Look through the records below for the line with "66: (165, 216)". Return that line and each one after it up to and including the line with "82: (273, 254)", exactly.

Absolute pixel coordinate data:
▬▬▬
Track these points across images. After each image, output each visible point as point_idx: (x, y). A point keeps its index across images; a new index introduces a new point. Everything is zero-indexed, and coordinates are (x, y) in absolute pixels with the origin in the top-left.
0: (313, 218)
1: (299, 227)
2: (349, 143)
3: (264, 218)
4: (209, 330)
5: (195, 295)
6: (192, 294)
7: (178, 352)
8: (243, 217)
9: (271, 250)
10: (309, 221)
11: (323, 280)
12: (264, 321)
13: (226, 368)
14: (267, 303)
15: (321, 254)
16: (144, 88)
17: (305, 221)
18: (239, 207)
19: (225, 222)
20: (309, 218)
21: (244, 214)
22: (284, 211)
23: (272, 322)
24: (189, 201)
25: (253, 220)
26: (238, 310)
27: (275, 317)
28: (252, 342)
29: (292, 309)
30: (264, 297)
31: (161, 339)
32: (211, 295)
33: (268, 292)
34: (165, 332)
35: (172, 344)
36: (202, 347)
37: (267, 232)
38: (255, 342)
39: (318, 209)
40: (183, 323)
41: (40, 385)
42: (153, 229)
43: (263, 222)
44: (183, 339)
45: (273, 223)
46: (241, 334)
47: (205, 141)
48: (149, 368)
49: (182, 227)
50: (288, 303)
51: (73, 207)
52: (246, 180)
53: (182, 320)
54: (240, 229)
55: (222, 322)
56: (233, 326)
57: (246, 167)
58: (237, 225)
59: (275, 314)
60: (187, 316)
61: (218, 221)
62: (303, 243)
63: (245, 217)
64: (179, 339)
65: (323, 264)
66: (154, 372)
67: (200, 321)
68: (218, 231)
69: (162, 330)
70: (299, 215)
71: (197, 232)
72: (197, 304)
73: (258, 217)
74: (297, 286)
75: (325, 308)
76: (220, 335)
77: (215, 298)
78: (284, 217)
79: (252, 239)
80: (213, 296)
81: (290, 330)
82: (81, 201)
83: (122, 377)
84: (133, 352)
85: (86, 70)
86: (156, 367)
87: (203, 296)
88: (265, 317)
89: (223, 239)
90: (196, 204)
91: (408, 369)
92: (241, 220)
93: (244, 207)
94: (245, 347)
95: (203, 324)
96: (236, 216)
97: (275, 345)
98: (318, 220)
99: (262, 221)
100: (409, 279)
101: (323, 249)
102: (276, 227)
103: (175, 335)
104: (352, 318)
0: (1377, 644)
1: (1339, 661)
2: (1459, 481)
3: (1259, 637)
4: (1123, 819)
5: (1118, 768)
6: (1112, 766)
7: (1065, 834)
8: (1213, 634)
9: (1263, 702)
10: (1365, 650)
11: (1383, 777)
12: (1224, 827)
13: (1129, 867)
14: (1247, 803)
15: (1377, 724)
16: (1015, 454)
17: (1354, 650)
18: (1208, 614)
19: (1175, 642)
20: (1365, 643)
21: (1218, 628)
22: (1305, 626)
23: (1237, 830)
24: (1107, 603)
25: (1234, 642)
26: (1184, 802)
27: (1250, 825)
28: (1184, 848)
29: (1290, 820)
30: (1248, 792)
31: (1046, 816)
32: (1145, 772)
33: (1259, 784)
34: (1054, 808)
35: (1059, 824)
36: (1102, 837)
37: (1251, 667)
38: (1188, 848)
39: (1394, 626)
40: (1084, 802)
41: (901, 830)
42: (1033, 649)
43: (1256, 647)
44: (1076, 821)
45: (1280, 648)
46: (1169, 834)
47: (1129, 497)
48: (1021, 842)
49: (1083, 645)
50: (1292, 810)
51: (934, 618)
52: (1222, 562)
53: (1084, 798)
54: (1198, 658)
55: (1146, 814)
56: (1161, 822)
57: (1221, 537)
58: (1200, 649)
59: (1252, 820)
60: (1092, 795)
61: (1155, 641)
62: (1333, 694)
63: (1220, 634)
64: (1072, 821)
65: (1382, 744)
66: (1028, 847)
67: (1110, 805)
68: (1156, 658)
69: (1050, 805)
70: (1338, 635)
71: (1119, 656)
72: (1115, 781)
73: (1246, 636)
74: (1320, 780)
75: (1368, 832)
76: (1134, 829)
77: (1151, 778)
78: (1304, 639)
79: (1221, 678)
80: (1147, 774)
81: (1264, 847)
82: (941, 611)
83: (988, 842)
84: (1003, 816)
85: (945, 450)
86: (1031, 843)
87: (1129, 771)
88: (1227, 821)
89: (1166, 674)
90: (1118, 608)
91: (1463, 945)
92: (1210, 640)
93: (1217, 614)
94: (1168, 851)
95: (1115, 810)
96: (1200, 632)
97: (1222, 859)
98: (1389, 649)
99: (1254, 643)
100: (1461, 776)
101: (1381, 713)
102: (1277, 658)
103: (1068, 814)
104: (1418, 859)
▬▬▬
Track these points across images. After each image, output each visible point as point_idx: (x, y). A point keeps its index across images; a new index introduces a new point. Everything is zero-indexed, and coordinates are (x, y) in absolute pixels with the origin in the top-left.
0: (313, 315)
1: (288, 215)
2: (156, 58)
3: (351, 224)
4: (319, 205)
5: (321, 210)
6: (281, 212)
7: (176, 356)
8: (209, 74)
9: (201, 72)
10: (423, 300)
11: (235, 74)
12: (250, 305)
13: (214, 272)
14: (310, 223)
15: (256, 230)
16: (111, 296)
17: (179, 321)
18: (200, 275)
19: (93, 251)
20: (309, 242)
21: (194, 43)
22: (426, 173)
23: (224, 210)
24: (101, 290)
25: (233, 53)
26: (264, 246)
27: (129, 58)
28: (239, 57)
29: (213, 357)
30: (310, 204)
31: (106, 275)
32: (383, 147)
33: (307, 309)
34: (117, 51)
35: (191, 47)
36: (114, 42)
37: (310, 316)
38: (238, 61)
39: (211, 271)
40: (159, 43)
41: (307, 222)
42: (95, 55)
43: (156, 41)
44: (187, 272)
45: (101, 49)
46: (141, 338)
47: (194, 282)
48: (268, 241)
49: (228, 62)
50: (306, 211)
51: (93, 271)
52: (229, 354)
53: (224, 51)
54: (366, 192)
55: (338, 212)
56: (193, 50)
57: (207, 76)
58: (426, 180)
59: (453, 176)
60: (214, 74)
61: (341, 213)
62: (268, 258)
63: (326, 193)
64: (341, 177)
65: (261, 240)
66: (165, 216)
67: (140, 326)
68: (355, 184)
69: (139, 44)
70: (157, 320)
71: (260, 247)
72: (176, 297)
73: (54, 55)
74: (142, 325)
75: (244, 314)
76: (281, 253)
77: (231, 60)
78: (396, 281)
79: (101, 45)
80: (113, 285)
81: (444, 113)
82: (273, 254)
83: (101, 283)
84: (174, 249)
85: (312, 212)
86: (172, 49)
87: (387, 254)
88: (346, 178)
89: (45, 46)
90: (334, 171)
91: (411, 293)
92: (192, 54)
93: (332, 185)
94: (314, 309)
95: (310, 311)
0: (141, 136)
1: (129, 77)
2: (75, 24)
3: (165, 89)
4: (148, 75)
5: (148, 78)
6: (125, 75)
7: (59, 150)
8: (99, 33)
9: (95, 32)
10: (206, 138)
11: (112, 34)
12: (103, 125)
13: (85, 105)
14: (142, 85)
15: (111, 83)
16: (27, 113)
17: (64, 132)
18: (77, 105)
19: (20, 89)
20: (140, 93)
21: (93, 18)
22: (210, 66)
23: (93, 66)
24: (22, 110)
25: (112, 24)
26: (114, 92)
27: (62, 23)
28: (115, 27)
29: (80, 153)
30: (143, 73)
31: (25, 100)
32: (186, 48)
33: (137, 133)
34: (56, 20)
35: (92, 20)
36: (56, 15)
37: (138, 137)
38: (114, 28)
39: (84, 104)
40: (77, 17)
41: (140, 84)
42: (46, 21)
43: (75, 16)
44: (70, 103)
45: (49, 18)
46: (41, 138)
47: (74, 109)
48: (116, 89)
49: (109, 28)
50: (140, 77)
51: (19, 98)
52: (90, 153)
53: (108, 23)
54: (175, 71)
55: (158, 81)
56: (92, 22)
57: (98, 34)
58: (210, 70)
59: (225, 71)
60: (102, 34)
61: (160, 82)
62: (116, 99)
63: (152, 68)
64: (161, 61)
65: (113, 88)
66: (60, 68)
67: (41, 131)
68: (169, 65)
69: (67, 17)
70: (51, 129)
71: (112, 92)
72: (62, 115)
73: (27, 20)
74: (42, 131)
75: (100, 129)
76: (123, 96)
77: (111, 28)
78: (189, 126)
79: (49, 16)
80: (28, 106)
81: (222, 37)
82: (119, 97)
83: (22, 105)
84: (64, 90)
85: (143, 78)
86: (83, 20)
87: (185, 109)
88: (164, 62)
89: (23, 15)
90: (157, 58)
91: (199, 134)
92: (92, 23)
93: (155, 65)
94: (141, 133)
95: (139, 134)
▬▬▬
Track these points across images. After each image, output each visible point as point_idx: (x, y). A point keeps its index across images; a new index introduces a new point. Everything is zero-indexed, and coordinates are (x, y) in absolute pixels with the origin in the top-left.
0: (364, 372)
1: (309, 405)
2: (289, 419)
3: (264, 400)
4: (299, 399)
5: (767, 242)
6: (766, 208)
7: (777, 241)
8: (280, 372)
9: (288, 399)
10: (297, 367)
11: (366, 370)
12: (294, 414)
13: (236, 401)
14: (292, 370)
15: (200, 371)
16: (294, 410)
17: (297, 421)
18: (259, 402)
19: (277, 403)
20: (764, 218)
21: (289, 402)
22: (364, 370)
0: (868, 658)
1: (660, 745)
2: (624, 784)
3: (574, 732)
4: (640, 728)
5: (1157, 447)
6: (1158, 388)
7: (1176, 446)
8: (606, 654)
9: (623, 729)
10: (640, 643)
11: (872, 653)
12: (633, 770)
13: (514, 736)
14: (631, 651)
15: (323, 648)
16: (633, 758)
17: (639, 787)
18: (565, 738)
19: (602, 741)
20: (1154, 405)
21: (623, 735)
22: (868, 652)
▬▬▬
• _REPLY_
66: (165, 216)
67: (140, 326)
68: (355, 184)
69: (139, 44)
70: (157, 320)
71: (260, 247)
72: (176, 297)
73: (54, 55)
74: (142, 325)
75: (244, 314)
76: (281, 253)
77: (231, 60)
78: (396, 281)
79: (101, 45)
80: (113, 285)
81: (444, 113)
82: (273, 254)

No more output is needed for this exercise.